Collect each line in the records that includes the word "than".

* _LISTED ENTRIES_
+===+

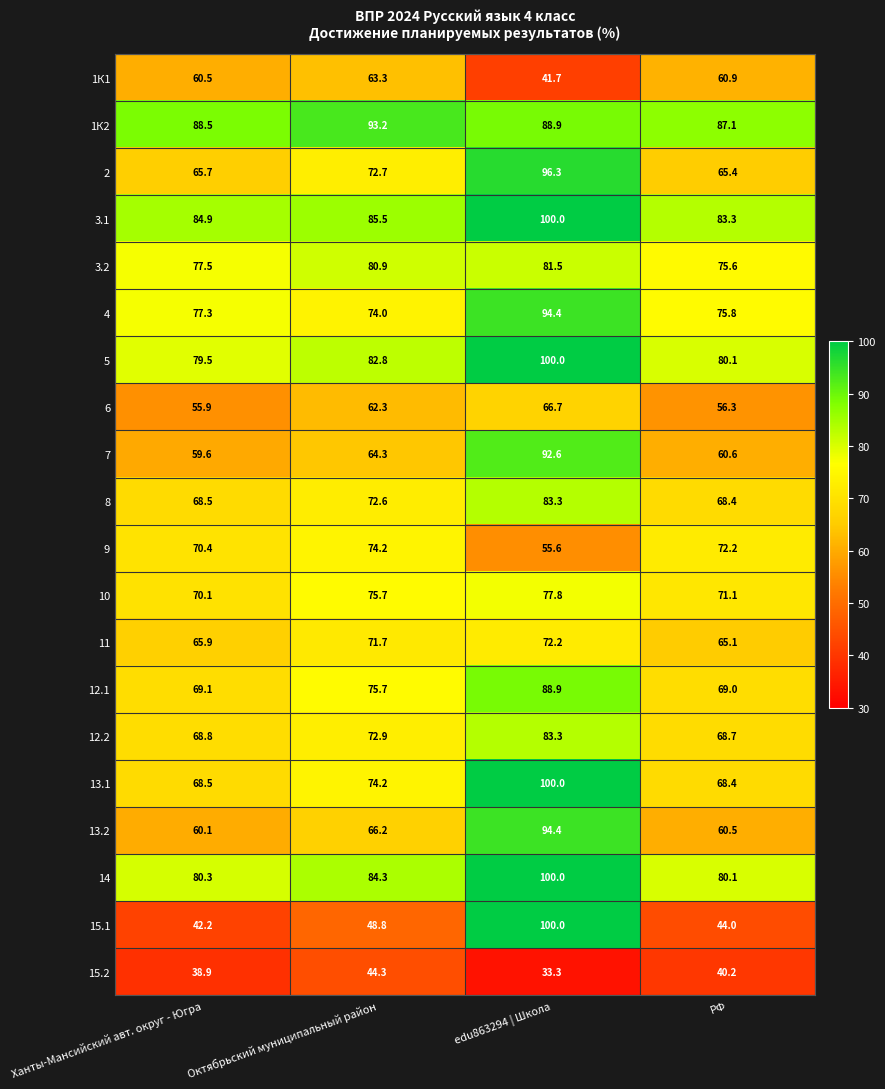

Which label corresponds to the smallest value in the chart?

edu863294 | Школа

+===+

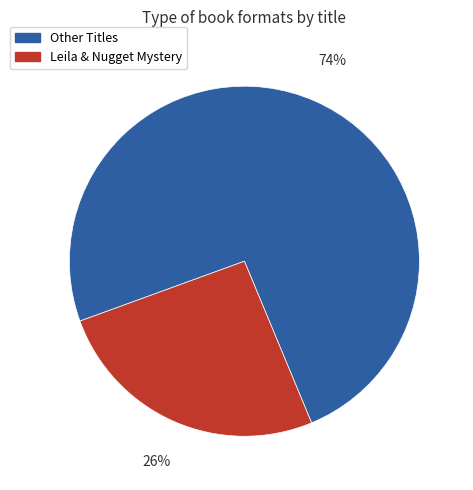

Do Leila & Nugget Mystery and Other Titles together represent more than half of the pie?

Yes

+===+

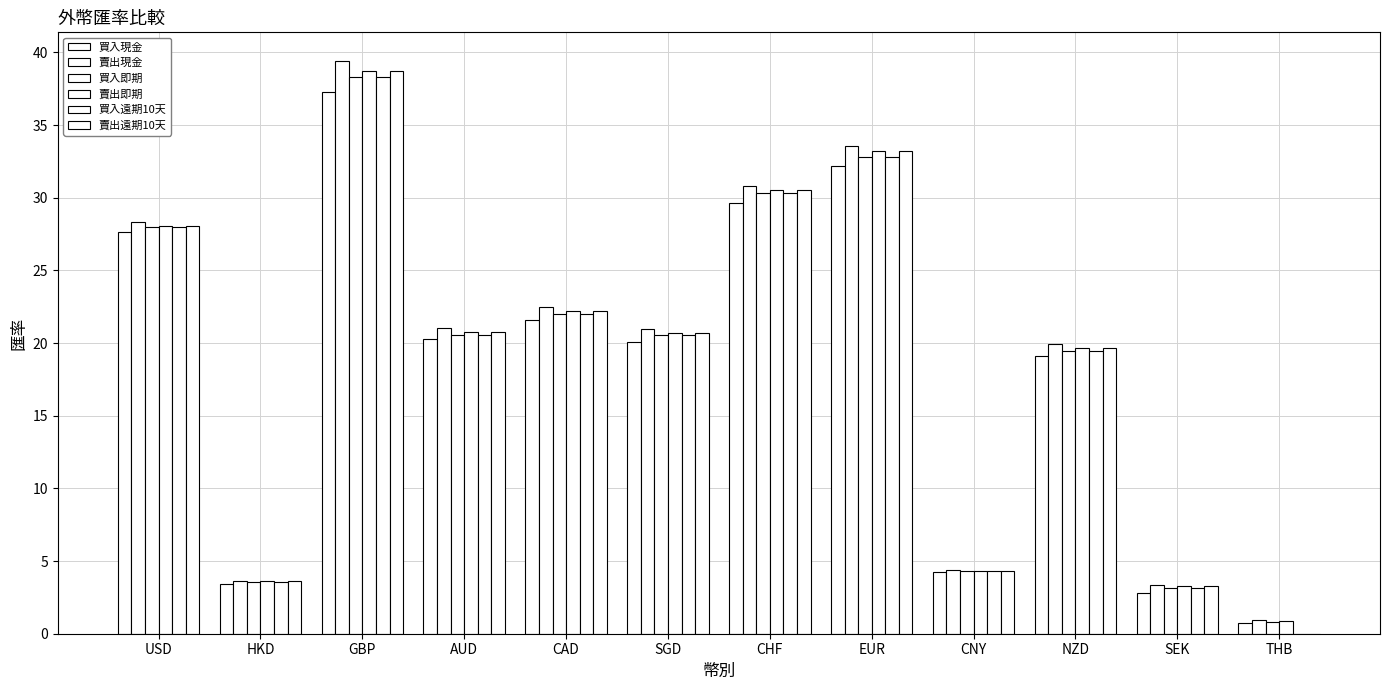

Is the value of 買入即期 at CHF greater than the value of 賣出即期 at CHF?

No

+===+

* _OUTPUT OF THE TASK_
Do Leila & Nugget Mystery and Other Titles together represent more than half of the pie?
Is the value of 買入即期 at CHF greater than the value of 賣出即期 at CHF?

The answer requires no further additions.